* **MATERIAL**:
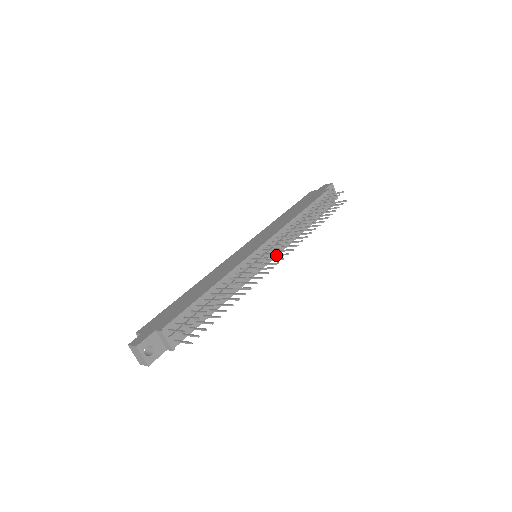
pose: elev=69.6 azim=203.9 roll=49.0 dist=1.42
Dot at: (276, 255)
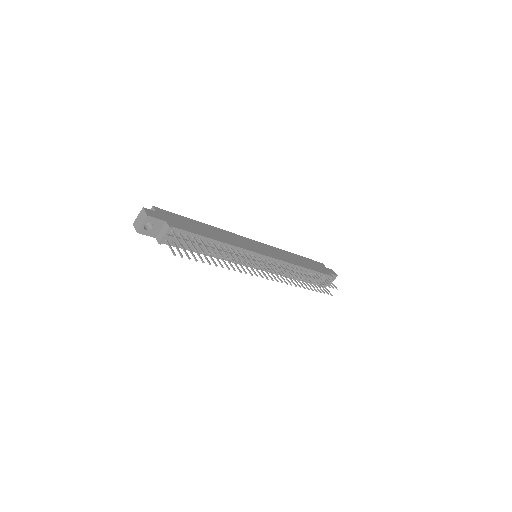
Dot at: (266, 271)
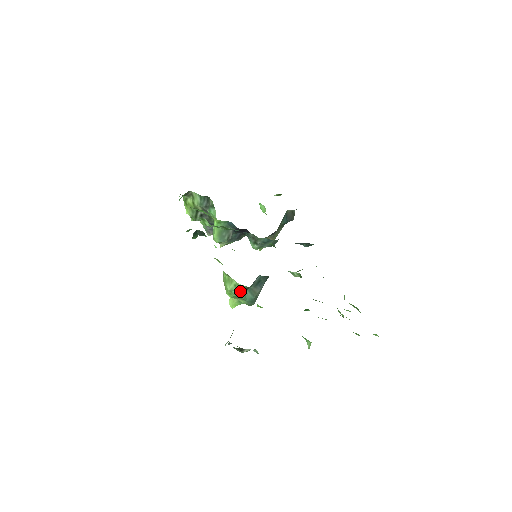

==

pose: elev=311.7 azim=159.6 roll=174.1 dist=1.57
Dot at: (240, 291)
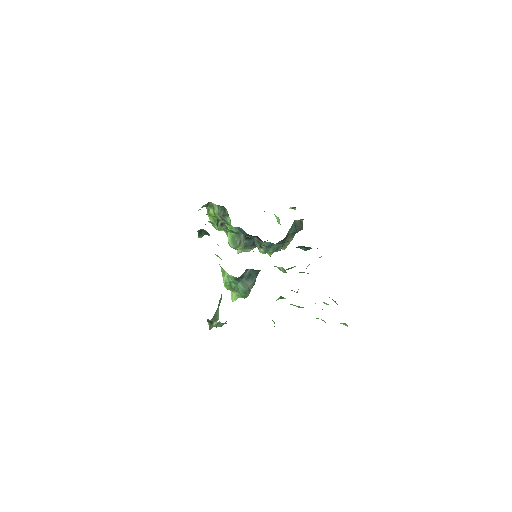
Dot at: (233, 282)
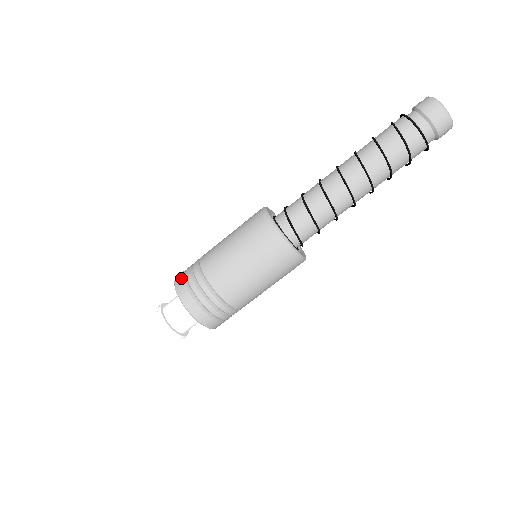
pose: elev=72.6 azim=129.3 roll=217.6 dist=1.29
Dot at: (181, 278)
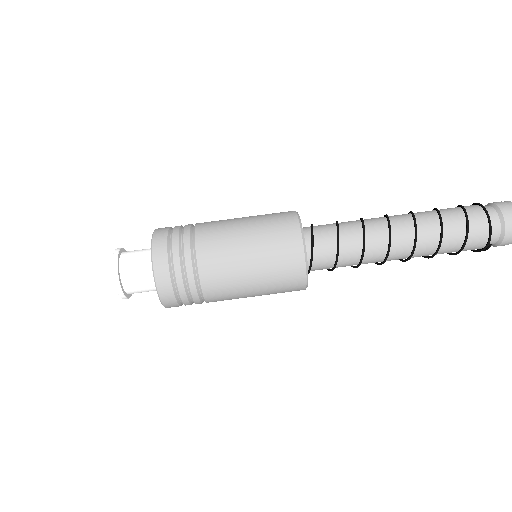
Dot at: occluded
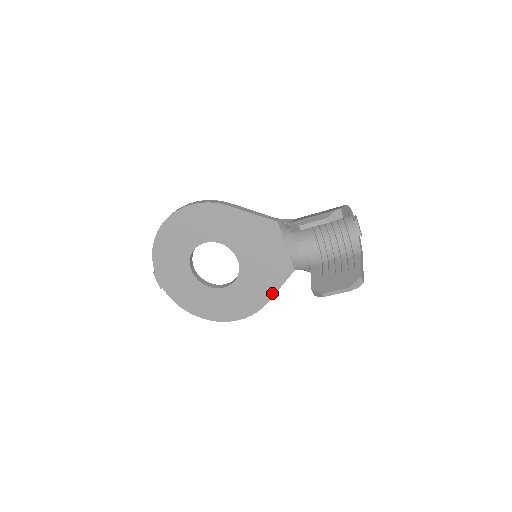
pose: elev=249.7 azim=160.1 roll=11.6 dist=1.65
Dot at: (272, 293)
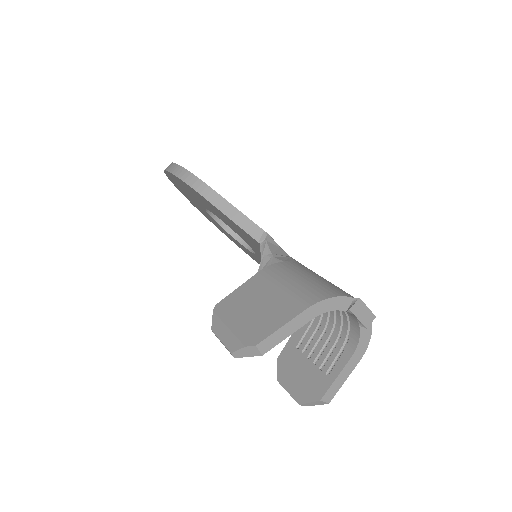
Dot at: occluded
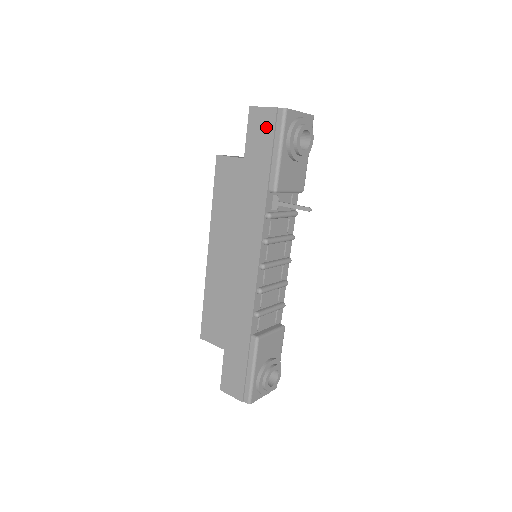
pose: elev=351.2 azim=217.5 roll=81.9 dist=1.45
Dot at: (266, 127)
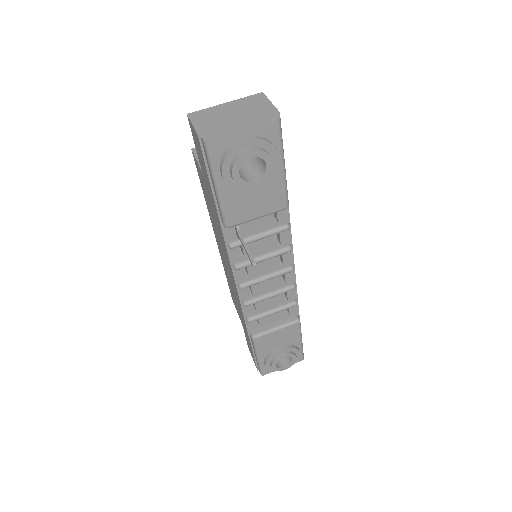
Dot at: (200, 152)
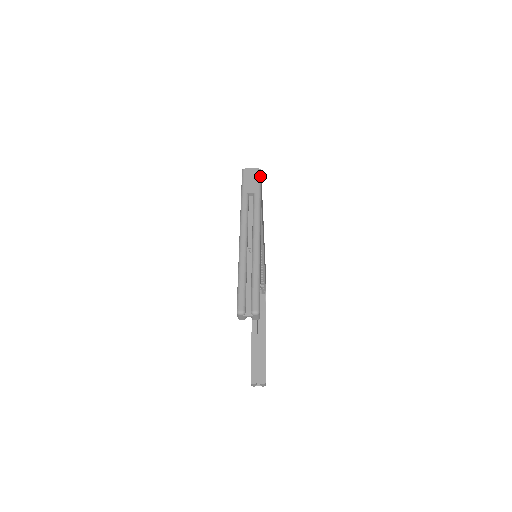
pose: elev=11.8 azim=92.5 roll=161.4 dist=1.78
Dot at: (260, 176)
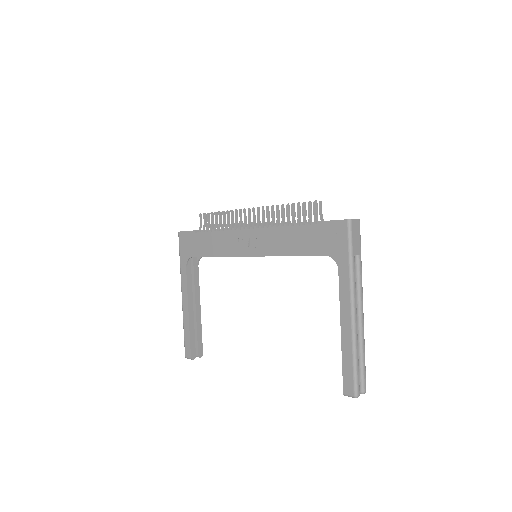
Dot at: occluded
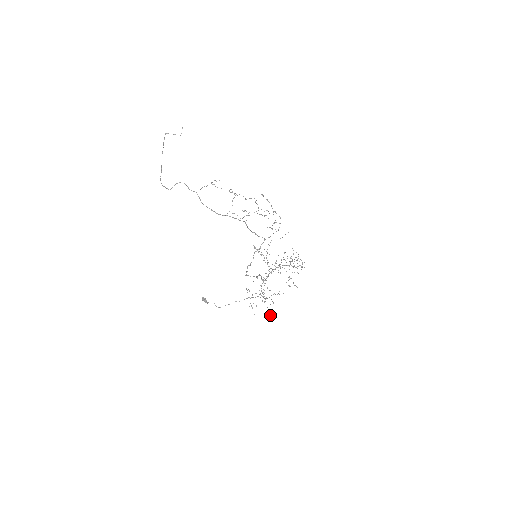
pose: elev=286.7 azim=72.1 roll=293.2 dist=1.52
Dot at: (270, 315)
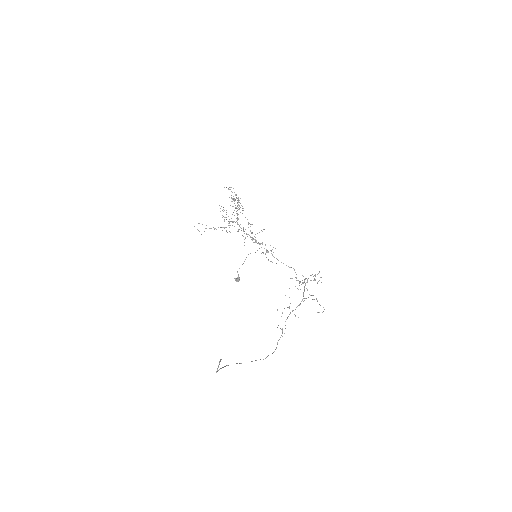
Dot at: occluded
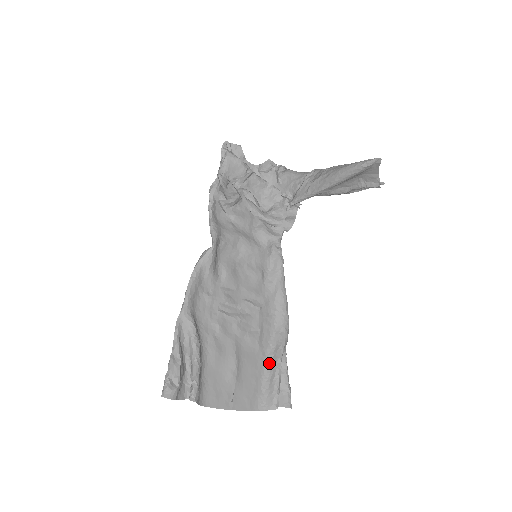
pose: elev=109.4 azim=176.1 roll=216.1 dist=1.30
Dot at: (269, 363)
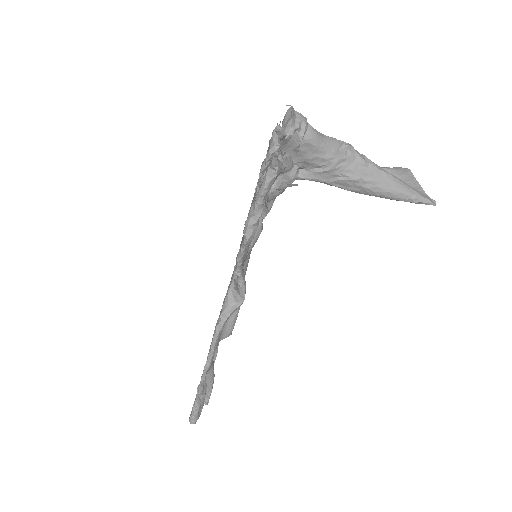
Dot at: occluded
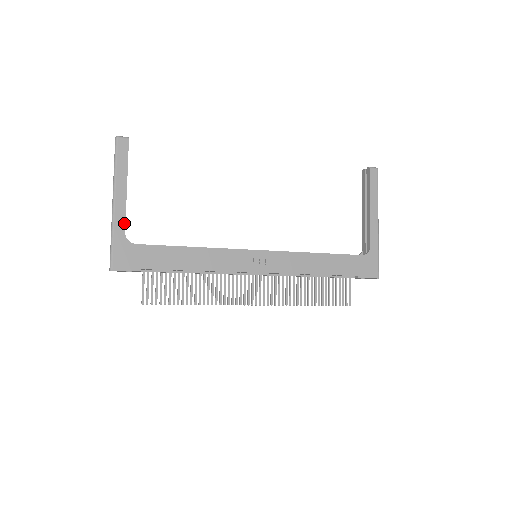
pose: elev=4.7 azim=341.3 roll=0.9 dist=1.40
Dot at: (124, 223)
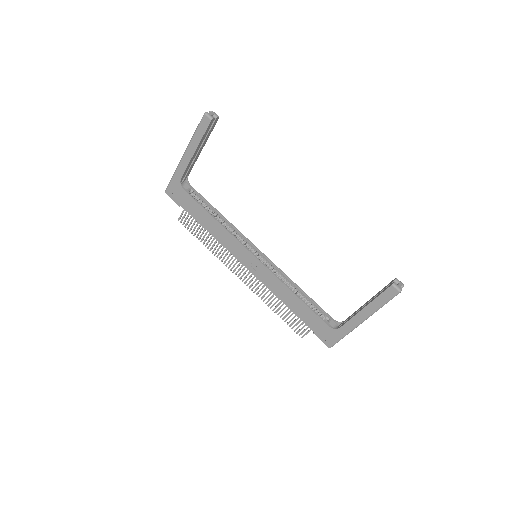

* **BRIEF**: Format everything from the line containing "pose: elev=351.2 azim=217.5" down to the line containing "Dot at: (124, 223)", both included, as a Markdown table with the columns Row and Line, numbering each line in order. Skip blank lines and leave the pictures out.

* **REPLY TO THE EXERCISE**:
| Row | Line |
|---|---|
| 1 | pose: elev=351.2 azim=217.5 roll=81.9 dist=1.45 |
| 2 | Dot at: (266, 127) |
| 3 | Dot at: (200, 152) |
| 4 | pose: elev=11.8 azim=92.5 roll=161.4 dist=1.78 |
| 5 | Dot at: (260, 176) |
| 6 | Dot at: occluded |
| 7 | pose: elev=286.7 azim=72.1 roll=293.2 dist=1.52 |
| 8 | Dot at: (270, 315) |
| 9 | Dot at: occluded |
| 10 | pose: elev=109.4 azim=176.1 roll=216.1 dist=1.30 |
| 11 | Dot at: (269, 363) |
| 12 | Dot at: occluded |
| 13 | pose: elev=4.7 azim=341.3 roll=0.9 dist=1.40 |
| 14 | Dot at: (124, 223) |